What skills are required to be a good engineer?

Since robotics is such an inter-disciplinary field, I think there is no fixed set of skills to be a robotics engineer. I think a good robotics isn’t necessarily someone who is an expert in all aspects of robotics, but rather someone who has their own strengths in a few core areas and who is interested in learning about the whole robotic system to the point where they can understand how everything fits together. This applies to myself, as I come from mainly a software background, but am keen to use my time at the National Robotarium to learn and become a more “rounded” robotics engineer.

How does engineering improve people’s lives?

Most of the time, when engineers are working on a problem it is in the name of improving our comfort, efficiency, safety, or our general quality of life. Robotics is a field which has the potential to touch on all of these aspects. In my previous role as a PhD student, we worked on assistive robotics and technology for older adults. Through user engagement we worked to understand the ways in which collaborative robotics can enable individuals to live in their own home for longer by automating aspects of daily tasks that might otherwise be impossible to complete alone.

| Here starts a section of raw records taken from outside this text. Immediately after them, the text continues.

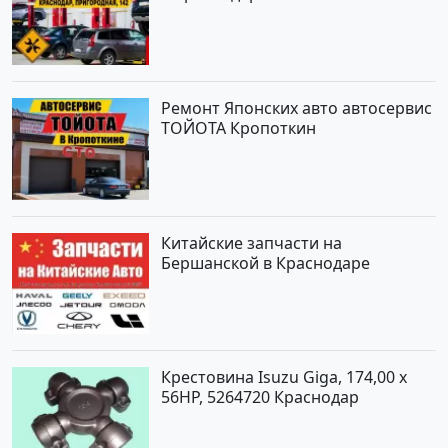
Ремонт Японских авто автосервис
ТОЙОТА Кропоткин
Китайские запчасти на
Бершанской в Краснодаре
Крестовина Isuzu Giga, 174,00 x
56HP, 5264720 Краснодар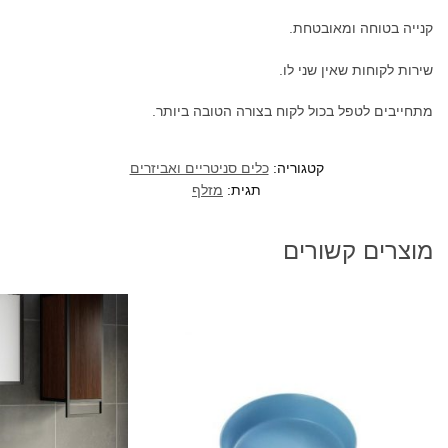
קנייה בטוחה ומאובטחת.
שירות לקוחות שאין שני לו.
מתחייבים לטפל בכול לקוח בצורה הטובה ביותר.
קטגוריה:
כלים סניטריים ואביזרים
תגית:
מזלף
מוצרים קשורים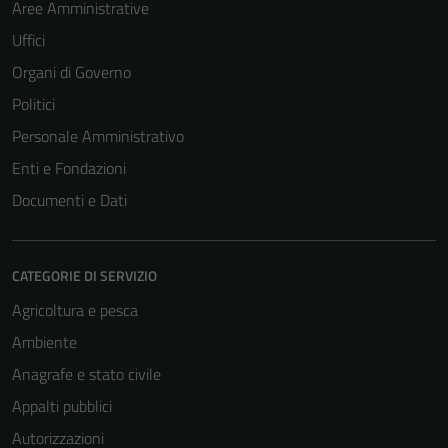
Aree Amministrative
del sito e non
possono
Uffici
essere
Organi di Governo
disabilitati.
Politici
Questi cookie
non raccolgono
Personale Amministrativo
informazioni
Enti e Fondazioni
personali.
Documenti e Dati
CATEGORIE DI SERVIZIO
Agricoltura e pesca
Ambiente
Anagrafe e stato civile
Appalti pubblici
Autorizzazioni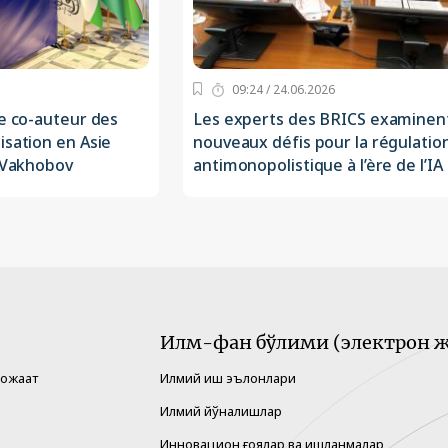
09:24 / 24.06.2026
re co-auteur des
Les experts des BRICS examinent
isation en Asie
nouveaux défis pour la régulatio
n Vakhobov
antimonopolistique à l’ère de l’IA
Илм-фан бўлими (электрон ж
рожаат
Илмий иш эълонлари
Илмий йўналишлар
Инновацион ғоялар ва ишланмалар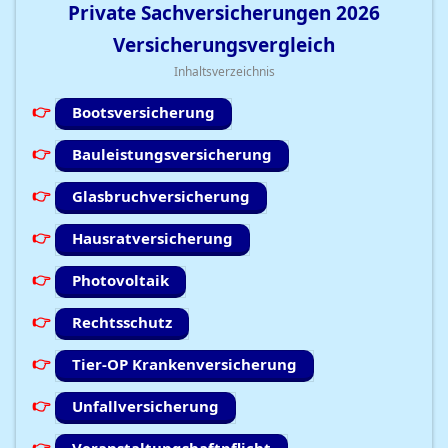
Private Sachversicherungen
2026
Versicherungsvergleich
Inhaltsverzeichnis
Bootsversicherung
Bauleistungsversicherung
Glasbruchversicherung
Hausratversicherung
Photovoltaik
Rechtsschutz
Tier-OP Krankenversicherung
Unfallversicherung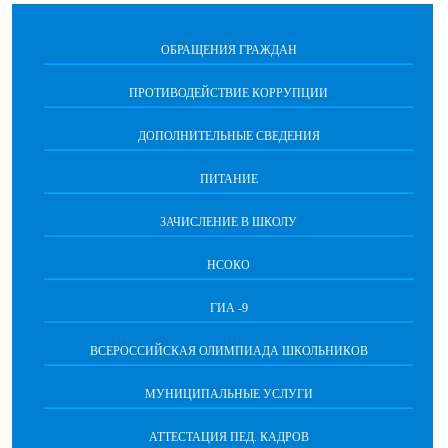
ОБРАЩЕНИЯ ГРАЖДАН
ПРОТИВОДЕЙСТВИЕ КОРРУПЦИИ
ДОПОЛНИТЕЛЬНЫЕ СВЕДЕНИЯ
ПИТАНИЕ
ЗАЧИСЛЕНИЕ В ШКОЛУ
НСОКО
ГИА -9
ВСЕРОССИЙСКАЯ ОЛИМПИАДА ШКОЛЬНИКОВ
МУНИЦИПАЛЬНЫЕ УСЛУГИ
АТТЕСТАЦИЯ ПЕД. КАДРОВ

How can engineering help us live and/or work more sustainably?

One of the main ways that robots can aid with sustainability is by being more efficient than the solutions that came before. What is meant by efficiency will of course differ across domains, but for example in manufacturing this might mean process efficiency which increases hourly output for the same or less energy. On the other hand, in agriculture it could be that increased precision in turn leads to increased efficiency, e.g., more accurate and targeted spraying of crops conserves resources.

Hsing-Yu Chen

What is typical day like as a Robotics Engineer?

A typical day for a robotics engineer begins with problem-solving, addressing challenges and issues related to the robots they are developing. This entails brainstorming innovative solutions to optimize robot performance, troubleshooting both hardware and software components, conducting experiments to validate the robots’ functionality, and delving into data analysis. Given the collaborative nature of their work, engineers often engage in ongoing communication with team members and clients.

What skills are required to be a good engineer?

Beyond technical proficiency, being a good engineer relies on essential problem-solving and critical thinking skills, enabling the identification and resolution of intricate engineering challenges. Equally critical is a commitment to continuous learning and stay attuned with this rapidly evolving field, ensuring that engineers can adapt to new technologies and innovate effectively.

How does engineering improve people’s lives?

Robotics engineering plays a pivotal role in enhancing people’s lives in numerous ways. For instance, the creation of surgical robots and prosthetic limbs improves the quality of medical treatments and enhances the lives of patients. Autonomous vehicles not only increase transportation efficiency but also enhance road safety. Assistive robots simplify daily tasks, making life more convenient and accessible for individuals. These advancements underscore the transformative impact of robotics engineering on our daily existence and overall well-being.

How can engineering help us live and/or work more sustainably?

Robotic engineering offers substantial potential to enhance sustainable living and working in various domains. This can be achieved by automating industrial processes to boost efficiency, optimising resource utilisation to reduce consumption and lower carbon emissions, improving recycling rates through precise sorting, and monitoring environmental changes. These technologies have the potential to create a more environmentally friendly and resilient world.